Apparently, Fauci just couldn’t admit his uncertainty about some issues, or outright error in others. As a longtime professor at the College of the Holy Cross, I am particularly distressed at this development, since I long regarded Fauci – along with Bob Cousy and Clarence Thomas – as one of the college’s most distinguished alumni over the second half of the twentieth century.

But the lesson of this story isn’t that science shouldn’t be subordinated to β€œpolitics.” Rather, as Dr. Collins’s testimony indicates, it is the job of political leaders to supervise in a responsible way how science is conducted (for instance, preventing U.S. taxpayer dollars from funding gain-of-function research in Chinese labs that could theoretically produce bioweapons).

Conversely, it is the job of government scientists to cooperate with elected leaders when it comes to balancing scientific findings and data against other aspects of the public good. Americans elect their leaders to craft public health policy with input from scientists, not the other way around.

In a democracy, as political scientists Marc Landy, Marc Roberts, and Stephen Thomas argued three decades ago in their classic study β€œThe Environmental Protection Agency: Asking the Wrong Questions from Nixon to Clinton,” scientists and bureaucrats working on such complex issues are obliged to try to educate the public by showing them both sides – not just try to make their agency look good so as to increase its budget.
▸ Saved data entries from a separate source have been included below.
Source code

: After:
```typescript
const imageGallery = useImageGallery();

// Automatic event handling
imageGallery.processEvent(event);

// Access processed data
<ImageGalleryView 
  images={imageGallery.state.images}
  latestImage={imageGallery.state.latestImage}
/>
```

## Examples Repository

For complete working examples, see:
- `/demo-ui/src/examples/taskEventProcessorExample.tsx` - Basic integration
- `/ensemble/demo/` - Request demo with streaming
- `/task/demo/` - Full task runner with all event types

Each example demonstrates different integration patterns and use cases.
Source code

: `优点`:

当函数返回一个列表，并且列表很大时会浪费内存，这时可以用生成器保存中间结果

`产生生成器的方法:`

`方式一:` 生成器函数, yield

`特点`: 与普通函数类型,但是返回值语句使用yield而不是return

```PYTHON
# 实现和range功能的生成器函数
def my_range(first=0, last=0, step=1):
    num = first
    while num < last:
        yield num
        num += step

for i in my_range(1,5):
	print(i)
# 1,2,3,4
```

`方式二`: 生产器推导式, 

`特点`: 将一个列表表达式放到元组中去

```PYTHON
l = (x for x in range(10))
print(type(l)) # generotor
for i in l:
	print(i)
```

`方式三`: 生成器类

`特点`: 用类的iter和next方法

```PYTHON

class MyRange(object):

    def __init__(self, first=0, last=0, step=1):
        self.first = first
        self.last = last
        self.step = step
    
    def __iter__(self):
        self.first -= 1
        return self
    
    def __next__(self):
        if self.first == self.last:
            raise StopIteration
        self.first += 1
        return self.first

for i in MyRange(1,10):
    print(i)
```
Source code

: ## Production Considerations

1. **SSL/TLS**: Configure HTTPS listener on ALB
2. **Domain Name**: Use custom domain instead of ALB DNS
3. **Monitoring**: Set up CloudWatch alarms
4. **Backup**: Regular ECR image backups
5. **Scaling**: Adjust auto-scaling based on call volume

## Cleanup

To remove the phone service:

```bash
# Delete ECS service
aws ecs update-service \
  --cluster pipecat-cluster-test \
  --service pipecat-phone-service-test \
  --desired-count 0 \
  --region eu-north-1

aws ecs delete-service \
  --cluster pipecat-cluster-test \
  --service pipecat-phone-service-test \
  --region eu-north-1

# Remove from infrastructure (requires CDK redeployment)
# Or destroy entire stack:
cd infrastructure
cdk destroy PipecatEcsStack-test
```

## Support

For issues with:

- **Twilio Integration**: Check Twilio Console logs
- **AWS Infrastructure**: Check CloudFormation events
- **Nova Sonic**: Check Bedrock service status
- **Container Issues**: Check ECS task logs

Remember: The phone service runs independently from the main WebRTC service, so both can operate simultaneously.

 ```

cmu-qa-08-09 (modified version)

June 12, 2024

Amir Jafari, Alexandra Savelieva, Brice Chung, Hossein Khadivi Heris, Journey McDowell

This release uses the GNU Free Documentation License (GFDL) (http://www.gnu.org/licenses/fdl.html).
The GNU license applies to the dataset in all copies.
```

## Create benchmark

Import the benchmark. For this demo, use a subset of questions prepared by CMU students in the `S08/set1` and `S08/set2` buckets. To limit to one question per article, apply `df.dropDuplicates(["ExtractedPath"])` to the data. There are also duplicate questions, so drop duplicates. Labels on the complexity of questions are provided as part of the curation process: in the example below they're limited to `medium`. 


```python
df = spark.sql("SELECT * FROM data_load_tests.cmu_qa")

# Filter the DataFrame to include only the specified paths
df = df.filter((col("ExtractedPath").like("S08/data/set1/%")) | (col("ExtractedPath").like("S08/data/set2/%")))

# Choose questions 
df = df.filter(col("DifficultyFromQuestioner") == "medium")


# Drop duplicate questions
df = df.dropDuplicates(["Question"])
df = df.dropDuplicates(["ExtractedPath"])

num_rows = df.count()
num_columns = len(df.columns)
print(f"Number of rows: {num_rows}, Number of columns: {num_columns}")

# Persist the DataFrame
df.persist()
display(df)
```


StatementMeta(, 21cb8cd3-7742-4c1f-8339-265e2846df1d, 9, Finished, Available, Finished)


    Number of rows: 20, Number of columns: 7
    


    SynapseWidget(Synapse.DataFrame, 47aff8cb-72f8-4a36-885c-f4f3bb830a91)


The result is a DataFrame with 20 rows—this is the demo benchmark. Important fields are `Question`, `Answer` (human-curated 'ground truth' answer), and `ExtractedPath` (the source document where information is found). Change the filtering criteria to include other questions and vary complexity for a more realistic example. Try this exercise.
In a recent insightful column in the New York Times, the Pulitzer Prize-winning journalist David Leonhardt, a certifiable liberal, lamented the tendency of liberals β€œto adopt positions that are not based on empirical evidence,” and β€œwish away inconvenient facts.” Among these positions are β€œthe notion that standardized tests are worthless or counterproductive,” and a reluctance β€œto acknowledge that extended COVID school closures were a mistake, that policing can reduce crime, and that drug legalization can damage public health.”

The disposition that Leonhardt criticizes is by no means limited to the political left. It is true, as he argues, that such tendencies have been exacerbated by the polarization of American politics in recent decades: if politics is viewed as a zero-sum war for supremacy, then conceding you were wrong on any point seems like surrender.

But the tendency for people’s opinions, even on matters remote from politics, to be biased by their narrow self-interests, their group affiliations, or sheer egotism (not wanting to admit you were wrong) is grounded in human nature itself, as James Madison observed in Federalist No. 10. Even in times of crisis, responsible news media should take account of this fact in assessing rival claims, even when they come from β€œexperts.”

If Leonhardt’s lament is taken to heart by all well-meaning citizens, that will be one lasting benefit of the COVID debacle.

David Lewis Schaefer is a Professor Emeritus of Political Science at College of the Holy Cross.